Pitching-wise, he really likes the new low-seam ball.
"I love the new ball because I think I get more movement on my fastball and it also seems like it adds a little velocity to my fastball," said Riley, who consistently threw 90-94 miles per hour in his first outing at the 17u WWBA tournament. "My two-seam fastball moves more. It runs down and away from the hitters. That has helped me get a lot of groundball outs.
"But it doesn't affect the off-speed pitches in a positive way because you can't get as good of a feel of the grip and the rotation (that you want). I think you just have to get used to where the release point needs to be."
He used the low-seam ball at the Perfect Game National Showcase tournament and saw a spike in his velo there as well.
"At the Perfect Game National (tournament) I was (consistently) 92-93," said Riley. "And I was using the low-seam ball there as well. I don't really know why it is faster, maybe the wind doesn't catch it as much as it did the high-seam ball."
Hitting-wise, he doesn't think the low-seam ball will affect him that much. Like with the high-seam ball, he just has to watch the pitcher and adjust to what he sees from him.
"Just like any other hitter, when you are on-deck you have to read the pitcher, see where the ball is coming out of his hand," said Riley.
Another fact that he likes about the new ball is that it is very similar to what is used in the pros, primarily in the minor leagues.
"I think it will help me in the long run if or when I get drafted, whether it be out of high school or after I go to college," said Riley. "It will help because I will already be used to the ball when I play in pro ball. I won't have to make the adjustment when I play in the minor leagues."
Currently projected to be a high draft choice out of high school, Riley isn't really thinking much about that at the moment.

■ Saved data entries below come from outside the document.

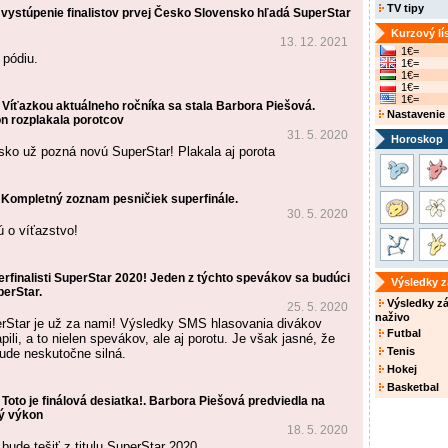
TV tipy
 vystúpenie finalistov prvej Česko Slovensko hľadá SuperStar
Kurzový lí
13. 12. 2021
1€=
 pódiu.
1€=
1€=
1€=
1€=
 Víťazkou aktuálneho ročníka sa stala Barbora Piešová.
Nastavenie
 rozplakala porotcov
31. 5. 2020
Horoskop
ko už pozná novú SuperStar! Plakala aj porota
 Kompletný zoznam pesničiek superfinále.
30. 5. 2020
ú o víťazstvo!
perfinalisti SuperStar 2020! Jeden z týchto spevákov sa budúci
Výsledky 
perStar.
Výsledky z
25. 5. 2020
naživo
erStar je už za nami! Výsledky SMS hlasovania divákov
Futbal
li, a to nielen spevákov, ale aj porotu. Je však jasné, že
Tenis
bude neskutočne silná.
Hokej
Basketbal
Toto je finálová desiatka!. Barbora Piešová predviedla na
ký výkon
18. 5. 2020
bude tešiť z titulu SuperStar 2020.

"I don't worry about the draft right now," said Riley. "I will just let it take whatever route it takes. Then, when I have to make that decision I will make it. I just go up there every day and give it my best and just play baseball."
When that time comes and if he is a high draft pick, he knows it will take a lot of money to take him away from playing at his dream school, Mississippi State.
"It would have to be a lot of money to get me away from my commitment to Mississippi State," said Riley. "My dad and I talked about it and it would take life-changing money to do that."